Motial Oswal Private Wealth Management expects Nifty’s earnings per share to have grown 15% year-on-year in FY21, and to see rise another 33% in the upcoming financial year.

NEW DELHI:The start of a financial year is an ideal time to plan for savings, spending as well as investment, as it helps manage money and achieve goals, say financial pundits.

Fiscal 2021 has been quite interesting in terms of investment. While Indian equity markets have surged around 70% over the last year, returns on gold have been flat for the same period. However, there were periods when gold had a commanding lead over equities during the year.
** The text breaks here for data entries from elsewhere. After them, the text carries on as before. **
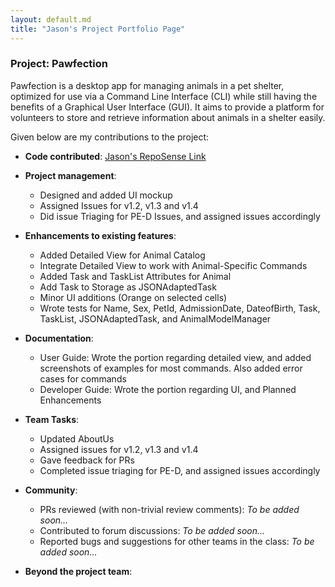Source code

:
```yaml
---
layout: default.md
title: "Jason's Project Portfolio Page"
---
```


### Project: Pawfection

Pawfection is a desktop app for managing animals in a pet shelter, optimized for use via a Command Line Interface (CLI)
while still having the benefits of a Graphical User Interface (GUI). It aims to provide a platform for volunteers to
store and retrieve information about animals in a shelter easily.

Given below are my contributions to the project:

* **Code contributed**: [Jason's RepoSense Link](https://nus-cs2103-ay2324s1.github.io/tp-dashboard/?search=bkjwjason&breakdown=true)

* **Project management**:
    * Designed and added UI mockup
    * Assigned Issues for v1.2, v1.3 and v1.4
    * Did issue Triaging for PE-D Issues, and assigned issues accordingly

* **Enhancements to existing features**:
    * Added Detailed View for Animal Catalog
    * Integrate Detailed View to work with Animal-Specific Commands
    * Added Task and TaskList Attributes for Animal
    * Add Task to Storage as JSONAdaptedTask
    * Minor UI additions (Orange on selected cells)
    * Wrote tests for Name, Sex, PetId, AdmissionDate, DateofBirth, Task, TaskList, JSONAdaptedTask, and AnimalModelManager

* **Documentation**:
    * User Guide:
      Wrote the portion regarding detailed view, and added screenshots of examples for most commands. Also added error cases for commands
    * Developer Guide:
      Wrote the portion regarding UI, and Planned Enhancements

* **Team Tasks**:
    * Updated AboutUs
    * Assigned issues for v1.2, v1.3 and v1.4
    * Gave feedback for PRs
    * Completed issue triaging for PE-D, and assigned issues accordingly

* **Community**:
    * PRs reviewed (with non-trivial review comments): *To be added soon...*
    * Contributed to forum discussions: *To be added soon...*
    * Reported bugs and suggestions for other teams in the class: *To be added soon...*

* **Beyond the project team**:
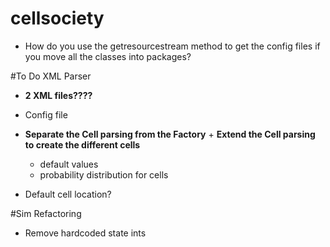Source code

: # cellsociety
- How do you use the getresourcestream method to get the config files if you move all the classes into packages?



#To Do XML Parser

- **2 XML files????**
- Config file

- **Separate the Cell parsing from the Factory** + **Extend the Cell parsing to create the different cells**
  + default values
  + probability distribution for cells

- Default cell location?

#Sim Refactoring

- Remove hardcoded state ints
Among equities, small-cap indices surged over 110%.

To aid investment decisions, Motilal Oswal Private Wealth Management has listed out strategies across asset classes for the upcoming financial year.

For the equity segment, the wealth manager for high net worth and ultra-high net worth individuals suggests increasing allocation to stocks by investing 50% in a lump sum and 50% in a staggered manner over the next three to six months in multi-cap strategies and select mid- and small-cap strategies.
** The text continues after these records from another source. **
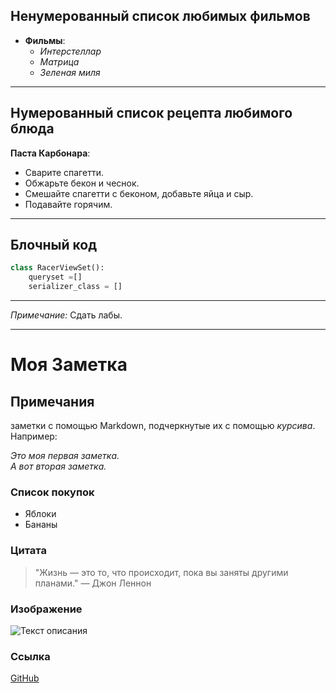 ## Ненумерованный список любимых фильмов

- **Фильмы**:
  - *Интерстеллар*
  - *Матрица*
  - *Зеленая миля*

---

## Нумерованный список рецепта любимого блюда

**Паста Карбонара**:
   - Сварите спагетти.
   - Обжарьте бекон и чеснок.
   - Смешайте спагетти с беконом, добавьте яйца и сыр.
   - Подавайте горячим.
---

## Блочный код

```python
class RacerViewSet():
    queryset =[]
    serializer_class = []
```

---
*Примечание:* Сдать лабы.

---

# Моя Заметка

## Примечания
заметки с помощью Markdown, подчеркнутые их с помощью *курсива*. Например:

*Это моя первая заметка.*  
*А вот вторая заметка.*

### Список покупок
- Яблоки
- Бананы

### Цитата
> "Жизнь — это то, что происходит, пока вы заняты другими планами." — Джон Леннон

### Изображение

![Текст описания](https://assets.simpleviewinc.com/simpleview/image/upload/c_fill,h_720,q_75,w_1400/v1/clients/newyorkcity/Coronavirus_Info_midtown_manhattan_skyline_nyc_3000x2000_364fa9b8-86ce-4f95-907a-4bd8ea32f232.jpg)

### Ссылка

[GitHub](https://github.com/)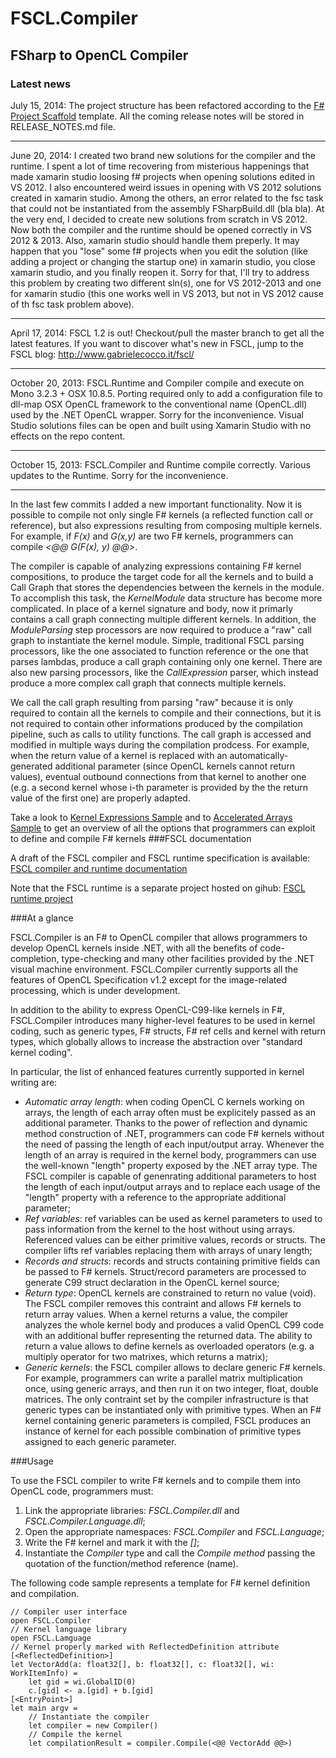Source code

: FSCL.Compiler
=============

FSharp to OpenCL Compiler
-------------------------

### Latest news

July 15, 2014: The project structure has been refactored according to the <a href="https://github.com/fsprojects/ProjectScaffold">F# Project Scaffold</a> template.
All the coming release notes will be stored in RELEASE_NOTES.md file.

*****

June 20, 2014: I created two brand new solutions for the compiler and the runtime. I spent a lot of time recovering from misterious happenings that made xamarin studio loosing f# projects when opening solutions edited in VS 2012. I also encountered weird issues in opening with VS 2012 solutions created in xamarin studio. Among the others, an error related to the fsc task that could not be instantiated from the assembly FSharpBuild.dll (bla bla).
At the very end, I decided to create new solutions from scratch in VS 2012. Now both the compiler and the runtime should be opened correctly in VS 2012 & 2013. Also, xamarin studio should handle them preperly. It may happen that you "lose" some f# projects when you edit the solution (like adding a project or changing the startup one) in xamarin studio, you close xamarin studio, and you finally reopen it. Sorry for that, I'll try to address this problem by creating two different sln(s), one for VS 2012-2013 and one for xamarin studio (this one works well in VS 2013, but not in VS 2012 cause of th fsc task problem above).

*****

April 17, 2014: FSCL 1.2 is out! Checkout/pull the master branch to get all the latest features.
If you want to discover what's new in FSCL, jump to the FSCL blog: http://www.gabrielecocco.it/fscl/

*****

October 20, 2013: FSCL.Runtime and Compiler compile and execute on Mono 3.2.3 + OSX 10.8.5. 
Porting required only to add a configuration file to dll-map OSX OpenCL framework to the conventional name (OpenCL.dll) used by the .NET OpenCL wrapper. Sorry for the inconvenience.
Visual Studio solutions files can be open and built using Xamarin Studio with no effects on the repo content.

*****

October 15, 2013: FSCL.Compiler and Runtime compile correctly. Various updates to the Runtime. Sorry for the inconvenience.

*****

In the last few commits I added a new important functionality. Now it is possible to compile not only single F# kernels (a reflected function call or reference), but also expressions resulting from composing multiple kernels.
For example, if *F(x)* and *G(x,y)* are two F# kernels, programmers can compile *<@@ G(F(x), y) @@>*.

The compiler is capable of analyzing expressions containing F# kernel compositions, to produce the target code for all the kernels and to build a Call Graph that stores the dependencies between the kernels in the module.
To accomplish this task, the *KernelModule* data structure has become more complicated. In place of a kernel signature and body, now it primarly contains a call graph connecting multiple different kernels.
In addition, the *ModuleParsing* step processors are now required to produce a "raw" call graph to instantiate the kernel module. 
Simple, traditional FSCL parsing processors, like the one associated to function reference or the one that parses lambdas, produce a call graph containing only one kernel.
There are also new parsing processors, like the *CallExpression* parser, which instead produce a more complex call graph that connects multiple kernels.

We call the call graph resulting from parsing "raw" because it is only required to contain all the kernels to compile and their connections, but it is not required to contain other informations produced by the compilation pipeline, such as calls to utility functions.
The call graph is accessed and modified in multiple ways during the compilation prodcess. For example, when the return value of a kernel is replaced with an automatically-generated additional parameter (since OpenCL kernels cannot return values), eventual outbound connections from that kernel to another one (e.g. a second kernel whose i-th parameter is provided by the the return value of the first one)
are properly adapted.

Take a look to [Kernel Expressions Sample](https://github.com/GabrieleCocco/FSCL.Compiler/blob/master/KernelExpressionSample/Program.fs) and to [Accelerated Arrays Sample](https://github.com/GabrieleCocco/FSCL.Compiler/blob/master/Samples/AcceleratedArraySample/Program.fs) to get an overview of all the options that programmers can exploit to define and compile F# kernels
###FSCL documentation

A draft of the FSCL compiler and FSCL runtime specification is available: 
[FSCL compiler and runtime documentation](https://github.com/GabrieleCocco/FSCL.Compiler/blob/master/FSCL%20Documentation%20v1.0.pdf)

Note that the FSCL runtime is a separate project hosted on gihub: [FSCL runtime project](https://github.com/GabrieleCocco/FSCL.Runtime)

###At a glance

FSCL.Compiler is an F# to OpenCL compiler that allows programmers to develop OpenCL kernels inside .NET, with all the benefits of 
code-completion, type-checking and many other facilities provided by the .NET visual machine environment.
FSCL.Compiler currently supports all the features of OpenCL Specification v1.2 except for the image-related processing, which is under development.

In addition to the ability to express OpenCL-C99-like kernels in F#, FSCL.Compiler introduces many higher-level features to be used in kernel coding, such as generic types, F# structs,
F# ref cells and kernel with return types, which globally allows to increase the abstraction over "standard kernel coding".

In particular, the list of enhanced features currently supported in kernel writing are:

+ *Automatic array length*: when coding OpenCL C kernels working on arrays, the length of each array often must be explicitely passed as an additional parameter. Thanks to the power of reflection and dynamic method construction of .NET, programmers can code F# kernels without the need of passing the length of each input/output array. Whenever the length of an array is required in the kernel body, programmers can use the well-known "length" property exposed by the .NET array type. The FSCL compiler is capable of genenrating additional parameters to host the length of each input/output arrays and to replace each usage of the "length" property with a reference to the appropriate additional parameter;
+ *Ref variables*: ref variables can be used as kernel parameters to used to pass information from the kernel to the host without using arrays. Referenced values can be either primitive values, records or structs. The compiler lifts ref variables replacing them with arrays of unary length;
+ *Records and structs*: records and structs containing primitive fields can be passed to F# kernels. Struct/record parameters are processed to generate C99 struct declaration in the OpenCL kernel source;
+ *Return type*: OpenCL kernels are constrained to return no value (void). The FSCL compiler removes this contraint and allows F# kernels to return array values. When a kernel returns a value, the compiler analyzes the whole kernel body and produces a valid OpenCL C99 code with an additional buffer representing the returned data. The ability to return a value allows to define kernels as overloaded operators (e.g. a multiply operator for two matrixes, which returns a matrix);
+ *Generic kernels*: the FSCL compiler allows to declare generic F# kernels. For example, programmers can write a parallel matrix multiplication once, using generic arrays, and then run it on two integer, float, double matrices. The only contraint set by the compiler infrastructure is that generic types can be instantiated only with primitive types.
When an F# kernel containing generic parameters is compiled, FSCL produces an instance of kernel for each possible combination of primitive types assigned to each generic parameter. 

###Usage

To use the FSCL compiler to write F# kernels and to compile them into OpenCL code, programmers must:

1. Link the appropriate libraries: *FSCL.Compiler.dll* and *FSCL.Compiler.Language.dll*;
2. Open the appropriate namespaces: *FSCL.Compiler* and *FSCL.Language*;
3. Write the F# kernel and mark it with the *[<ReflectedDefinition>]*;
4. Instantiate the *Compiler* type and call the *Compile method* passing the quotation of the function/method reference (name).

The following code sample represents a template for F# kernel definition and compilation.

    // Compiler user interface
    open FSCL.Compiler
    // Kernel language library
    open FSCL.Lamguage
    // Kernel properly marked with ReflectedDefinition attribute
    [<ReflectedDefinition>]
    let VectorAdd(a: float32[], b: float32[], c: float32[], wi: WorkItemInfo) =
        let gid = wi.GlobalID(0)
        c.[gid] <- a.[gid] + b.[gid]
    [<EntryPoint>]
    let main argv =
        // Instantiate the compiler
        let compiler = new Compiler()
        // Compile the kernel
        let compilationResult = compiler.Compile(<@@ VectorAdd @@>)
The fund manager expects Nifty’s earnings per share to have grown 15% year-on-year in FY21, and to see rise another 33% in the upcoming financial year.

As per risk profile, investors having the appropriate level of equity allocation should continue to remain invested and increase allocation if they are lower than desired levels. New investors should accelerate deployment in the event of any sharp correction.
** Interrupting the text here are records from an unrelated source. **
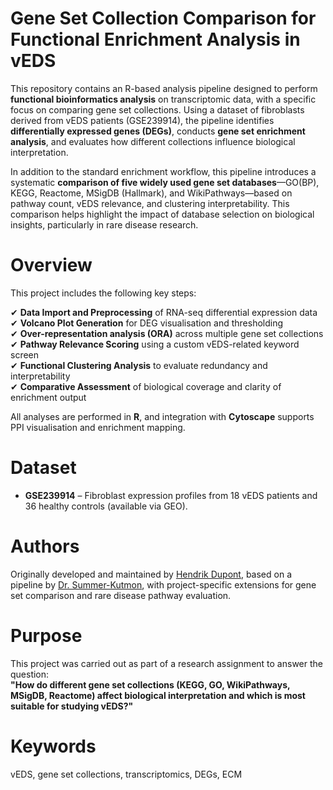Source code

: # Gene Set Collection Comparison for Functional Enrichment Analysis in vEDS

This repository contains an R-based analysis pipeline designed to perform **functional bioinformatics analysis** on transcriptomic data, with a specific focus on comparing gene set collections. Using a dataset of fibroblasts derived from vEDS patients (GSE239914), the pipeline identifies **differentially expressed genes (DEGs)**, conducts **gene set enrichment analysis**, and evaluates how different collections influence biological interpretation.

In addition to the standard enrichment workflow, this pipeline introduces a systematic **comparison of five widely used gene set databases**—GO(BP), KEGG, Reactome, MSigDB (Hallmark), and WikiPathways—based on pathway count, vEDS relevance, and clustering interpretability. This comparison helps highlight the impact of database selection on biological insights, particularly in rare disease research.

# Overview

This project includes the following key steps:

✔ **Data Import and Preprocessing** of RNA-seq differential expression data  
✔ **Volcano Plot Generation** for DEG visualisation and thresholding  
✔ **Over-representation analysis (ORA)** across multiple gene set collections  
✔ **Pathway Relevance Scoring** using a custom vEDS-related keyword screen  
✔ **Functional Clustering Analysis** to evaluate redundancy and interpretability  
✔ **Comparative Assessment** of biological coverage and clarity of enrichment output  

All analyses are performed in **R**, and integration with **Cytoscape** supports PPI visualisation and enrichment mapping.

# Dataset

- **GSE239914** – Fibroblast expression profiles from 18 vEDS patients and 36 healthy controls (available via GEO).

# Authors

Originally developed and maintained by [Hendrik Dupont](https://github.com/HendrikBeDupont), based on a pipeline by [Dr. Summer-Kutmon](https://github.com/mkutmon), with project-specific extensions for gene set comparison and rare disease pathway evaluation.

# Purpose

This project was carried out as part of a research assignment to answer the question:  
**"How do different gene set collections (KEGG, GO, WikiPathways, MSigDB, Reactome) affect biological interpretation and which is most suitable for studying vEDS?"**

# Keywords

vEDS, gene set collections, transcriptomics, DEGs, ECM
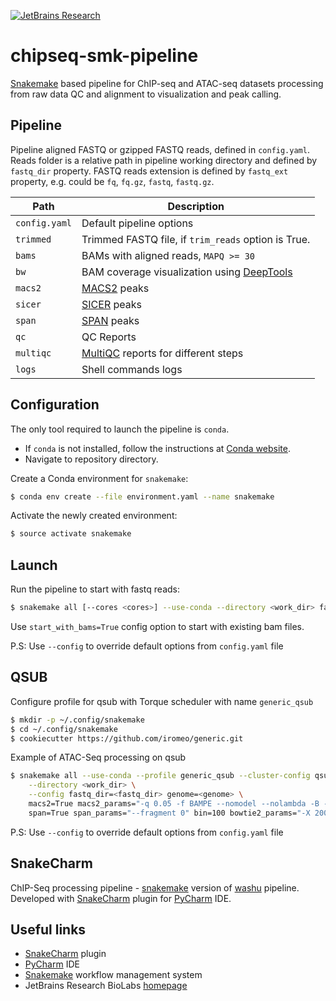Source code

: [![JetBrains Research](https://jb.gg/badges/research.svg)](https://confluence.jetbrains.com/display/ALL/JetBrains+on+GitHub)

# chipseq-smk-pipeline

[Snakemake](https://snakemake.readthedocs.io/en/stable/) based pipeline for ChIP-seq and ATAC-seq datasets processing
from raw data QC and alignment to visualization and peak calling.

Pipeline
--------
Pipeline aligned FASTQ or gzipped FASTQ reads, defined in `config.yaml`.
Reads folder is a relative path in pipeline working directory and defined by `fastq_dir` property.
FASTQ reads extension is defined by `fastq_ext` property, e.g. could be `fq`, `fq.gz`, `fastq`, `fastq.gz`.

| Path          | Description                                                                          |
|---------------|--------------------------------------------------------------------------------------|
| `config.yaml` | Default pipeline options                                                             |
| `trimmed`     | Trimmed FASTQ file, if `trim_reads` option is True.                                  |
| `bams`        | BAMs with aligned reads, `MAPQ >= 30`                                                |
| `bw`          | BAM coverage visualization using [DeepTools](https://doi.org/10.1093/nar/gku365)     |
| `macs2`       | [MACS2](https://doi.org/10.1186/gb-2008-9-9-r137) peaks                              |
| `sicer`       | [SICER](https://doi.org/10.1093/bioinformatics/btp340) peaks                         |
| `span`        | [SPAN](https://doi.org/10.1093/bioinformatics/btab376) peaks                         |
| `qc`          | QC Reports                                                                           |
| `multiqc`     | [MultiQC](https://doi.org/10.1093/bioinformatics/btw354) reports for different steps |
| `logs`        | Shell commands logs                                                                  |

Configuration
-------------
The only tool required to launch the pipeline is `conda`.

* If `conda` is not installed,
  follow the instructions at
  [Conda website](https://conda.io/projects/conda/en/latest/user-guide/install/index.html).
* Navigate to repository directory.

Create a Conda environment for `snakemake`:

```bash
$ conda env create --file environment.yaml --name snakemake
```

Activate the newly created environment:

```bash
$ source activate snakemake
```

Launch
------

Run the pipeline to start with fastq reads:

```bash
$ snakemake all [--cores <cores>] --use-conda --directory <work_dir> fastq_dir=<fastq_dir> --config genome=<genome> 
```

Use `start_with_bams=True` config option to start with existing bam files.

P.S: Use `--config` to override default options from `config.yaml` file

QSUB
----

Configure profile for qsub with Torque scheduler with name `generic_qsub`

```bash
$ mkdir -p ~/.config/snakemake
$ cd ~/.config/snakemake
$ cookiecutter https://github.com/iromeo/generic.git
```

Example of ATAC-Seq processing on qsub

```bash
$ snakemake all --use-conda --profile generic_qsub --cluster-config qsub_config.yaml --jobs 150 \
    --directory <work_dir> \
    --config fastq_dir=<fastq_dir> genome=<genome> \
    macs2=True macs2_params="-q 0.05 -f BAMPE --nomodel --nolambda -B --call-summits" \
    span=True span_params="--fragment 0" bin=100 bowtie2_params="-X 2000 --dovetail"
```

P.S: Use `--config` to override default options from `config.yaml` file

SnakeCharm
----------

ChIP-Seq processing pipeline - [snakemake](https://snakemake.readthedocs.io/en/stable/) version
of [washu](https://github.com/JetBrains-Research/washu) pipeline.\
Developed with [SnakeCharm](https://plugins.jetbrains.com/plugin/11947-snakecharm) plugin
for [PyCharm](https://www.jetbrains.com/pycharm/) IDE.

Useful links
------------

* [SnakeCharm](https://plugins.jetbrains.com/plugin/11947-snakecharm) plugin
* [PyCharm](https://www.jetbrains.com/pycharm/) IDE
* [Snakemake](https://snakemake.readthedocs.io/en/stable/) workflow management system
* JetBrains Research BioLabs [homepage](https://research.jetbrains.org/groups/biolabs)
“The 3QFY21 corporate earnings results continued the strong momentum from 2QFY21 with much better-than-expected PAT growth and earnings upgrades. For the Nifty50 companies, as against an expected YoY PAT growth of 7%, the actual growth stood at 22%. This much-awaited earnings recovery is likely to provide a strong tailwind for the domestic stock market,” said Ashish Shanker, deputy managing director, Motilal Oswal Private Wealth Management.

For fixed income class, the fund manager suggests a barbell approach where ‘accrual’ should precede ‘duration’ and the overall portfolio average maturity should be between two and five years, with a sufficient long-term investment horizon according to the investor’s risk-return profile.

As much as 75-80% of the fixed income portfolio should be biased towards high-quality short-to-medium term (two-five years maturity) accrual strategies with a minimum investment horizon of three years.

“Within the above allocation, 15-20% can be allocated towards long maturity and high-quality roll down strategies with a minimum investment horizon of five years,” the fund manager said in a note.

For gold, Motilal Oswal Private Wealth Management said the precious metal should be treated predominantly as a hedge against heightened volatility. Investors can participate via sovereign gold bonds, gold funds, and digital gold.